**JOB ITEM A**. In the news passage on the Trump documents hearing, condense the paragraph beginning "Trump, 77, the presumptive Republican" into a short bulleted list that keeps its main facts.
**JOB ITEM B**. Print the section of the news passage on the Trump documents hearing between "Trump, 77, the" and "be tossed out.", inclusive.
**JOB ITEM C**. According to the news passage on the Trump documents hearing, who filed the charges against Trump?

District Judge Aileen Cannon is holding a day-long hearing in Fort Pierce, north of Miami, to hear a pair of dismissal motions filed by Trump's attorneys.


Trump, 77, the presumptive Republican presidential nominee, pleaded not guilty in June to federal charges of unlawfully retaining national defence information, conspiracy to obstruct justice and making false statements.


He kept the classified files -- which included records from the Pentagon, CIA and National Security Agency -- unsecured at his Mar-a-Lago home in Florida and thwarted official efforts to retrieve them, according to the indictment.


Trump's lawyers are arguing in court that he had the right to retain the documents under the Presidential Records Act and the indictment should be tossed out.


Special counsel Jack Smith, who filed the charges against Trump, rejected that argument in a court filing.


"Trump was not authorised to possess classified records at all (let alone at unsecured locations at Mar-a-Lago)," Smith said, adding that the documents in question, some of which were top secret, were "presidential, not personal" and are government property.


Trump's lawyers are also seeking to have the charges dropped on the grounds that the statute under which he was indicted suffered from "unconstitutional vagueness."


"Trump's vagueness argument is meritless," Smith responded. "Trump is charged with the unauthorised possession and willful retention of national defence information. The statute's prohibitions are clear."


Cannon, a Trump appointee, has set a May date for the start of the former president's trial but it is expected to be delayed.

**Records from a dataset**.
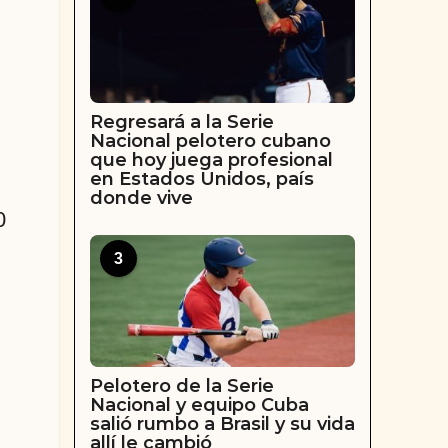
Regresará a la Serie
Nacional pelotero cubano
que hoy juega profesional
en Estados Unidos, país
donde vive
0
3
Pelotero de la Serie
Nacional y equipo Cuba
salió rumbo a Brasil y su vida
allí le cambió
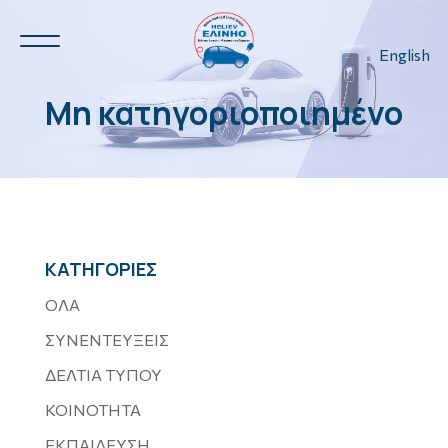
English
Μη κατηγοριοποιημένο
Ν.Η.Ο.
3
ΚΑΤΗΓΟΡΙΕΣ
3
ΟΛΑ
ΣΥΝΕΝΤΕΥΞΕΙΣ
ΔΕΛΤΙΑ ΤΥΠΟΥ
ΚΟΙΝΟΤΗΤΑ
ΕΚΠΑΙΔΕΥΣΗ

**EXPECTED OUTPUT A**.
- Trump, 77, is the presumptive Republican presidential nominee.
- He pleaded not guilty in June to federal charges.
- The charges are unlawfully retaining national defense information, conspiracy to obstruct justice, and making false statements.

**EXPECTED OUTPUT B**.
Trump, 77, the presumptive Republican presidential nominee, pleaded not guilty in June to federal charges of unlawfully retaining national defence information, conspiracy to obstruct justice and making false statements.


He kept the classified files -- which included records from the Pentagon, CIA and National Security Agency -- unsecured at his Mar-a-Lago home in Florida and thwarted official efforts to retrieve them, according to the indictment.


Trump's lawyers are arguing in court that he had the right to retain the documents under the Presidential Records Act and the indictment should be tossed out.

**EXPECTED OUTPUT C**. Special counsel Jack Smith.